STATED GOAL A:
In the implementation sketch, which exception is raised when the loaded YAML data is not a mapping at the top level?
STATED GOAL B:
Please extract the portion of the implementation sketch that opens with the words containing "with open(path) as" and closes with "Delegates to from_dict().".

SOURCE PASSAGE:
————————

6.5 Implementation sketch¶

@classmethod
def from_yaml(cls, path: str | Path) -> RegistryConfig:
    try:
        from yaml import safe_load
    except ImportError:
        try:
            from ruamel.yaml import YAML
            _yaml = YAML(typ="safe")
            safe_load = _yaml.load
        except ImportError:
            raise ModuleNotFoundError(
                "YAML support requires pyyaml or ruamel.yaml. "
                "Install with: pip install pyyaml"
            ) from None

    with open(path) as f:
        data = safe_load(f)

    if not isinstance(data, dict):
        raise TypeError(f"Expected YAML mapping at top level, got {type(data).__name__}")

    return cls.from_dict(data)

~20 lines. Delegates to from_dict().

————————

LISTED RECORDS:
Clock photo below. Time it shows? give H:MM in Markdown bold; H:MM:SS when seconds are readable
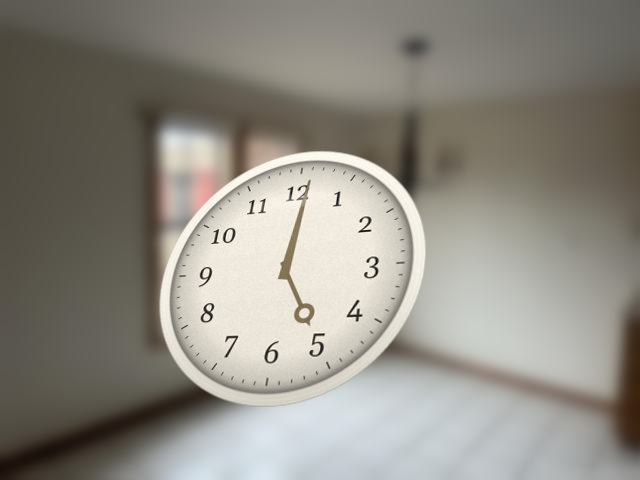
**5:01**
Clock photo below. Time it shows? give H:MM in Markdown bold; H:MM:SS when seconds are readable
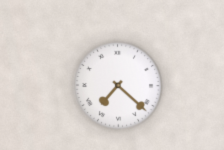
**7:22**
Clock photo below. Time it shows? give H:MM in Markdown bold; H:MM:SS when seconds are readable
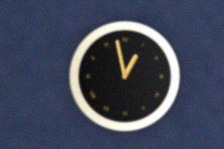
**12:58**
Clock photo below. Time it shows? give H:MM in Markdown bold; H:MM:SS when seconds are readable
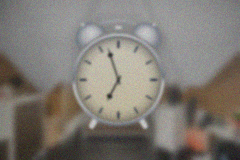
**6:57**
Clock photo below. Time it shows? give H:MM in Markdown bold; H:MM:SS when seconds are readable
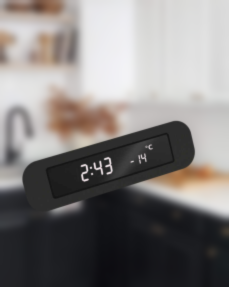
**2:43**
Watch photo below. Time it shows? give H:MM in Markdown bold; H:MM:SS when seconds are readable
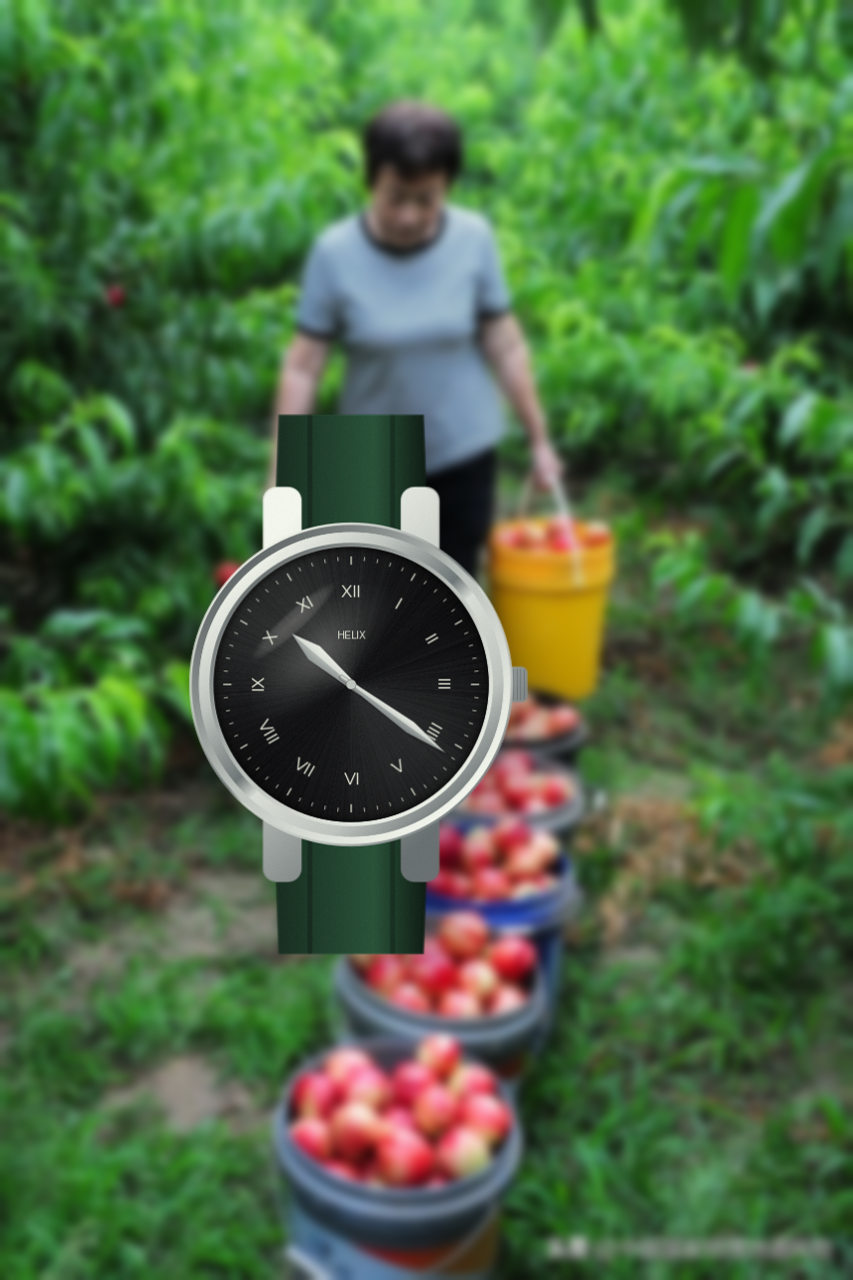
**10:21**
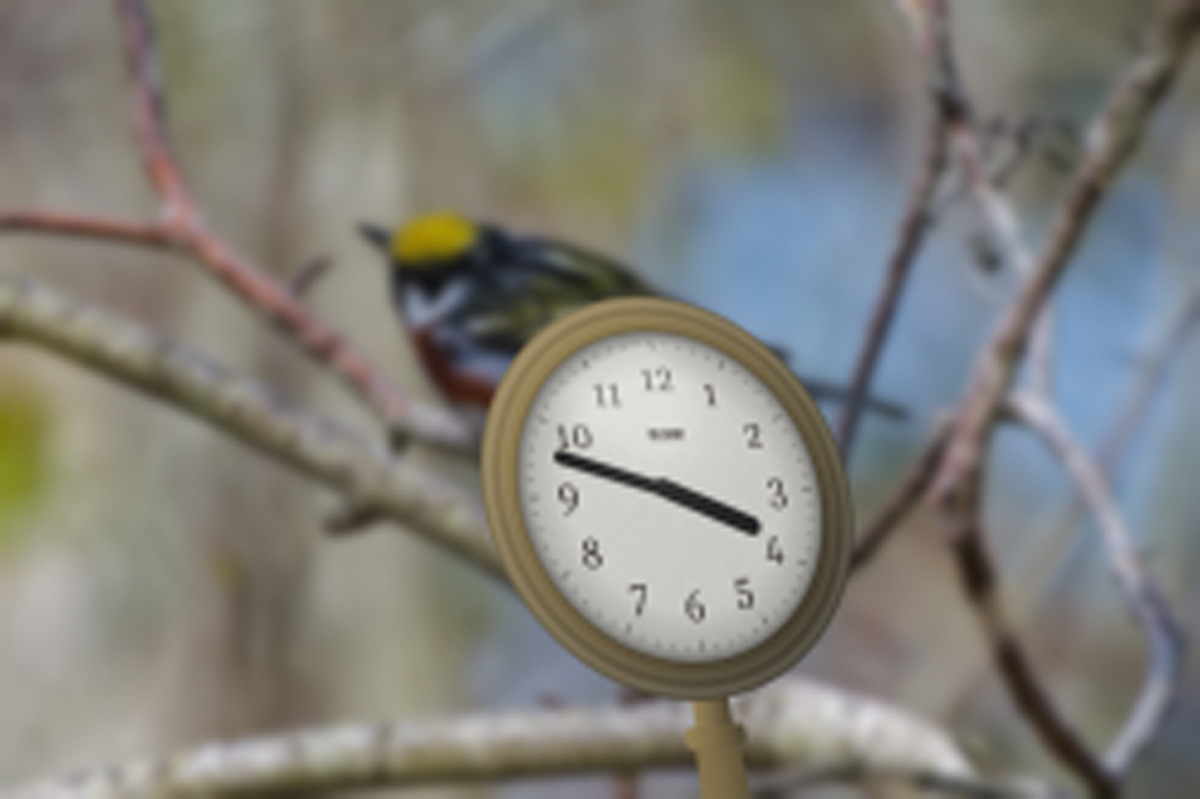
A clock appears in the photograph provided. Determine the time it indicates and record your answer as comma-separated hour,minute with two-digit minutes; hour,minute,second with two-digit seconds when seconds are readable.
3,48
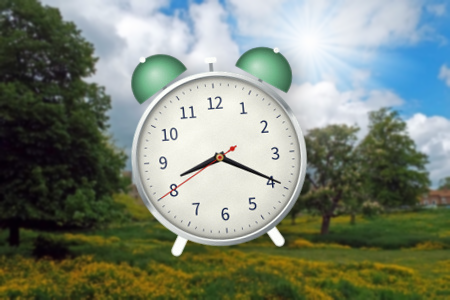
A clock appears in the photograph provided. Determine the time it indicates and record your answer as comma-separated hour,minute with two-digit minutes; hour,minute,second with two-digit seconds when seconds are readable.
8,19,40
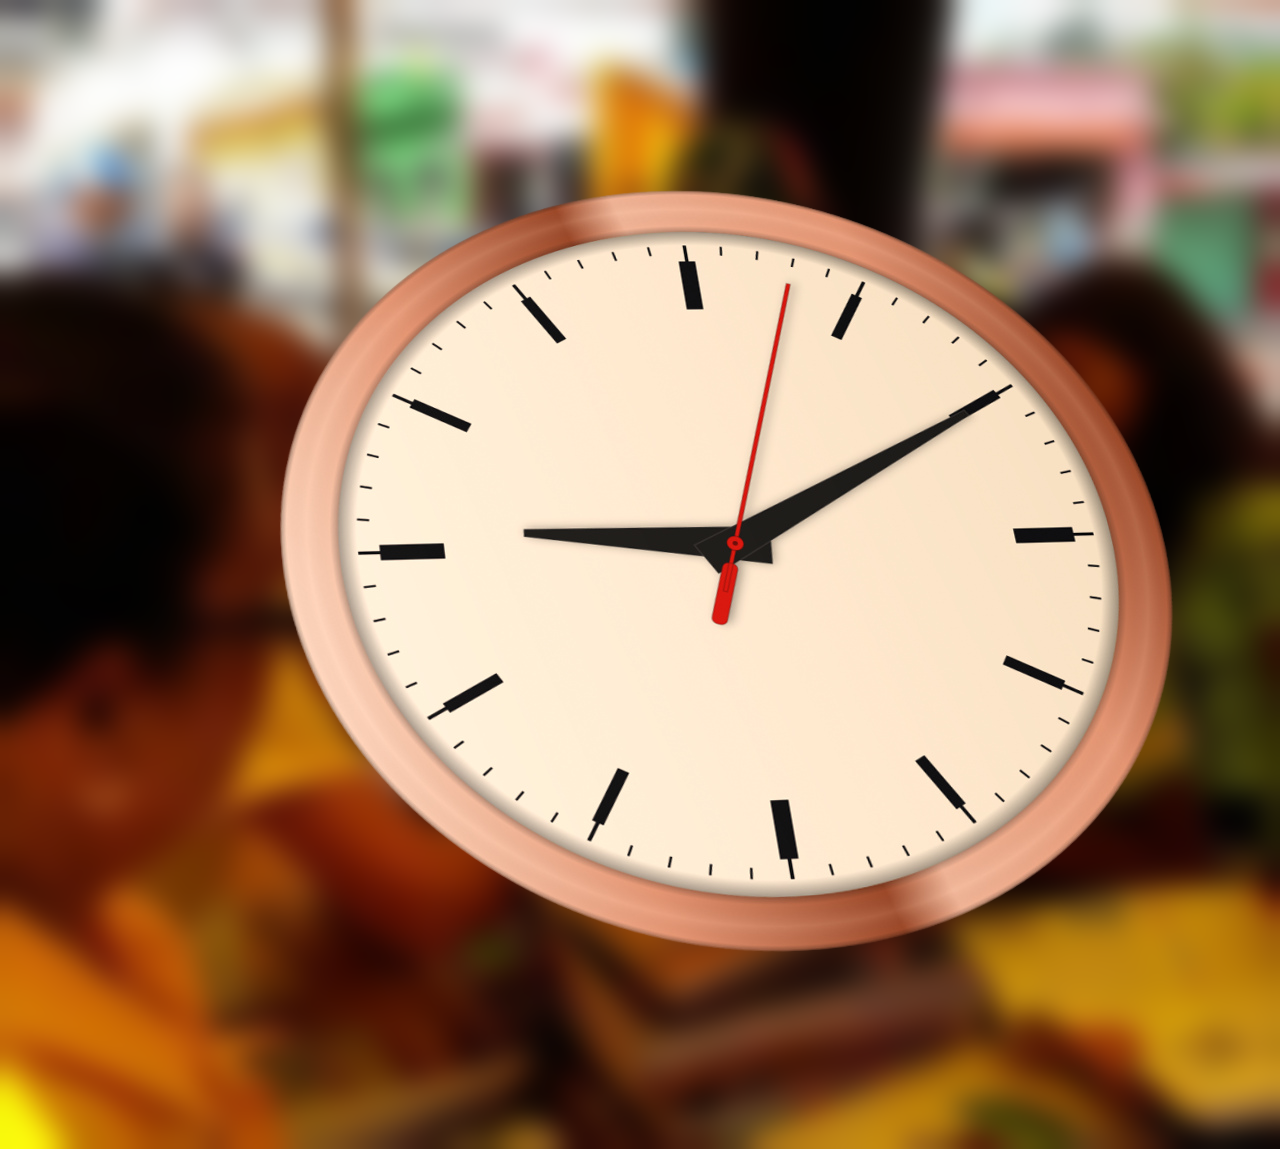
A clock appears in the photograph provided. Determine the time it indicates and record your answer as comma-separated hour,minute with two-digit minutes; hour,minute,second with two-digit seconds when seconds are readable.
9,10,03
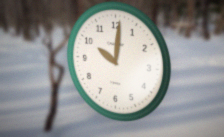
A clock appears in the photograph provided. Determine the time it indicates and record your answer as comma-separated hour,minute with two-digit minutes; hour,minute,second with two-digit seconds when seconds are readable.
10,01
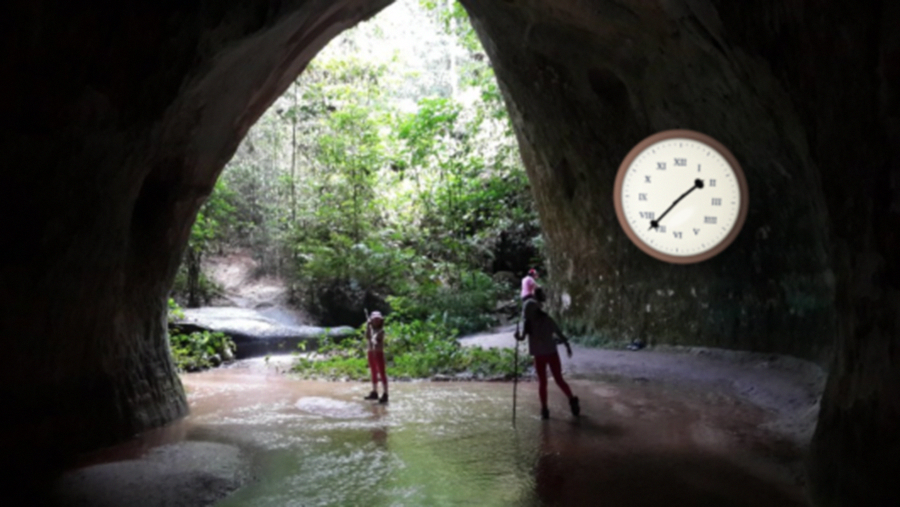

————————

COMPLETE RESPONSE A:
TypeError

COMPLETE RESPONSE B:
with open(path) as f:
        data = safe_load(f)

    if not isinstance(data, dict):
        raise TypeError(f"Expected YAML mapping at top level, got {type(data).__name__}")

    return cls.from_dict(data)

~20 lines. Delegates to from_dict().